▶ _EXERCISE OBJECTIVE_: If a record holds a picture, please leave the picture out and copy the rest of the record exactly.

━━━━━━━━━━

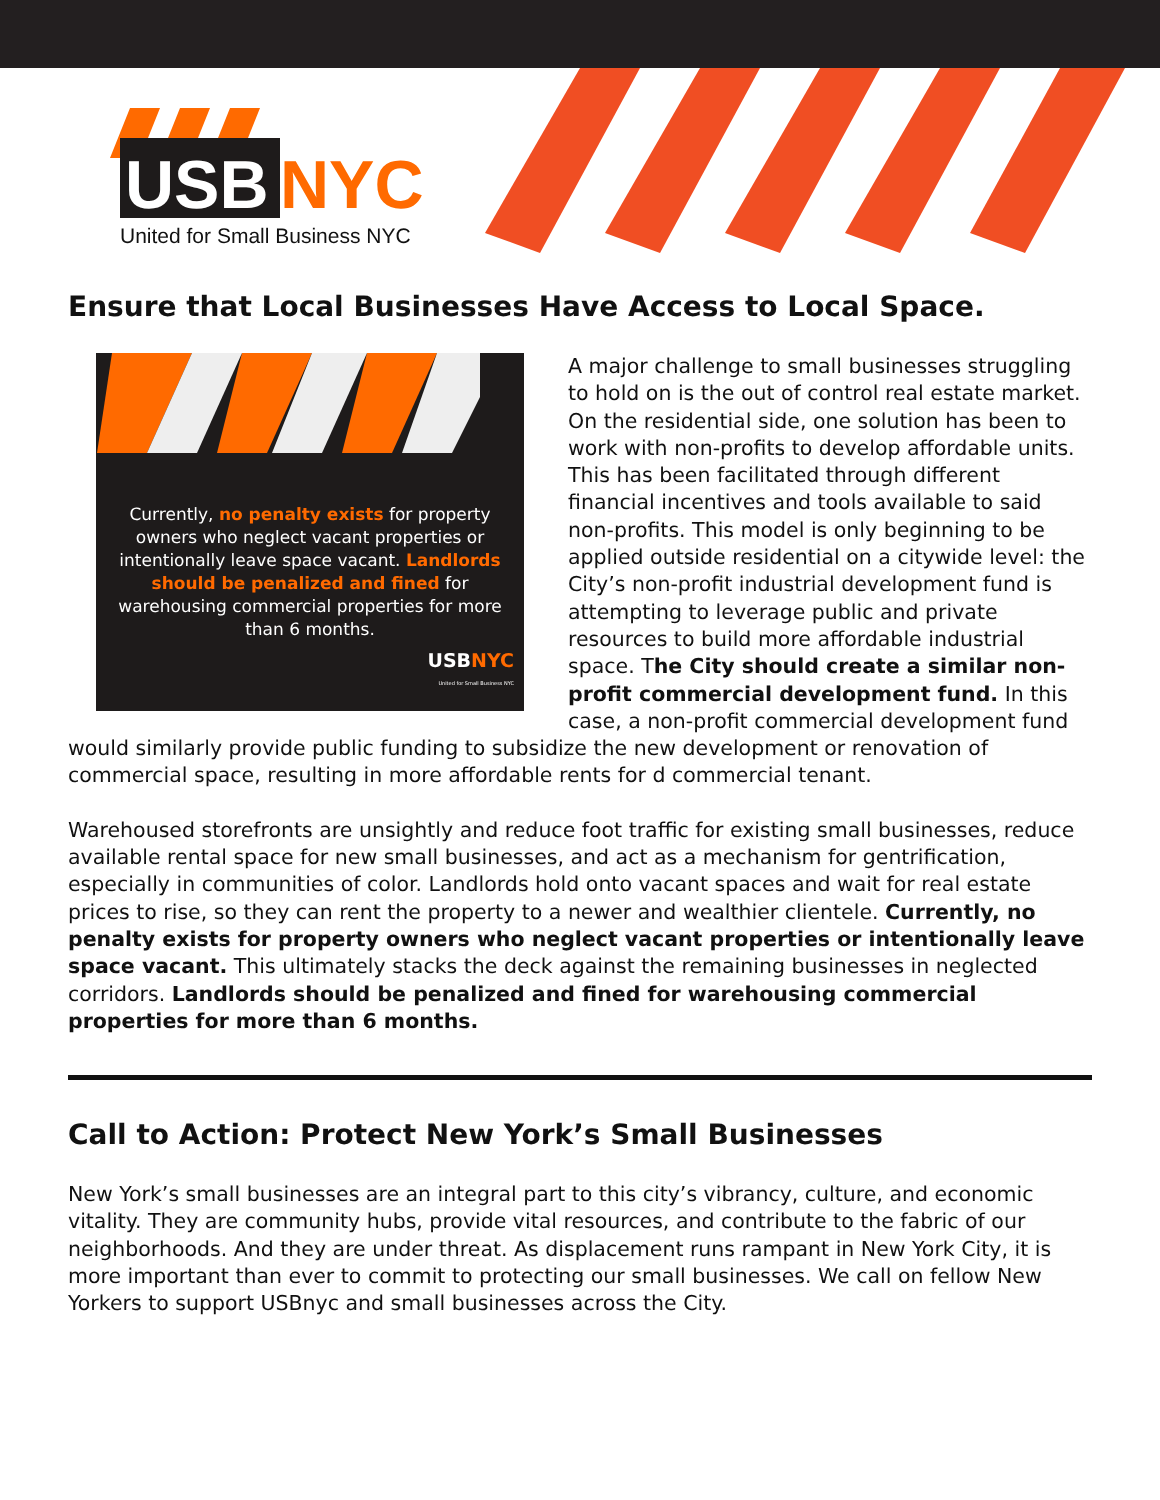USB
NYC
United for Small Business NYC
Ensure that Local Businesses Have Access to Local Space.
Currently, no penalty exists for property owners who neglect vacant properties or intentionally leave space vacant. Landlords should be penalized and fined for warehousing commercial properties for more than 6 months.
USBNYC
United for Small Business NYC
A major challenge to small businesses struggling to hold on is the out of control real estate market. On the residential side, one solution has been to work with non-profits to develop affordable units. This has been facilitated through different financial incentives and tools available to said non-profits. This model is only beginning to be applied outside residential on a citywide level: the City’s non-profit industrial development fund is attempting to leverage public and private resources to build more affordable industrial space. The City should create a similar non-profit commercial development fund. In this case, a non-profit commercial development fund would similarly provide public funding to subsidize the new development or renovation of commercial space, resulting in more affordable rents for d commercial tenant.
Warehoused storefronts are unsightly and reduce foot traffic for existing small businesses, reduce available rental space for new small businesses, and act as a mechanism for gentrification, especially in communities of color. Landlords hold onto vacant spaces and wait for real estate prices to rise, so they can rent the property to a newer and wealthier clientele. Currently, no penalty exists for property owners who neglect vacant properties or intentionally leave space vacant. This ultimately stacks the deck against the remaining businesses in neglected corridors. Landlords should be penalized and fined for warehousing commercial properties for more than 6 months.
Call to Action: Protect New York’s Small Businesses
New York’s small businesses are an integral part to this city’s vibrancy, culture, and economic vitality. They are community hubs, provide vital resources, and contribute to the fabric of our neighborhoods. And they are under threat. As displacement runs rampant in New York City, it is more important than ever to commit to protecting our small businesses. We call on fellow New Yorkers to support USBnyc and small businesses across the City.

━━━━━━━━━━

▶ _ANSWER SECTION_:
USB
NYC
United for Small Business NYC
Ensure that Local Businesses Have Access to Local Space.
Currently, no penalty exists for property owners who neglect vacant properties or intentionally leave space vacant. Landlords should be penalized and fined for warehousing commercial properties for more than 6 months.
USBNYC
United for Small Business NYC
A major challenge to small businesses struggling to hold on is the out of control real estate market. On the residential side, one solution has been to work with non-profits to develop affordable units. This has been facilitated through different financial incentives and tools available to said non-profits. This model is only beginning to be applied outside residential on a citywide level: the City’s non-profit industrial development fund is attempting to leverage public and private resources to build more affordable industrial space. The City should create a similar non-profit commercial development fund. In this case, a non-profit commercial development fund would similarly provide public funding to subsidize the new development or renovation of commercial space, resulting in more affordable rents for d commercial tenant.
Warehoused storefronts are unsightly and reduce foot traffic for existing small businesses, reduce available rental space for new small businesses, and act as a mechanism for gentrification, especially in communities of color. Landlords hold onto vacant spaces and wait for real estate prices to rise, so they can rent the property to a newer and wealthier clientele. Currently, no penalty exists for property owners who neglect vacant properties or intentionally leave space vacant. This ultimately stacks the deck against the remaining businesses in neglected corridors. Landlords should be penalized and fined for warehousing commercial properties for more than 6 months.
Call to Action: Protect New York’s Small Businesses
New York’s small businesses are an integral part to this city’s vibrancy, culture, and economic vitality. They are community hubs, provide vital resources, and contribute to the fabric of our neighborhoods. And they are under threat. As displacement runs rampant in New York City, it is more important than ever to commit to protecting our small businesses. We call on fellow New Yorkers to support USBnyc and small businesses across the City.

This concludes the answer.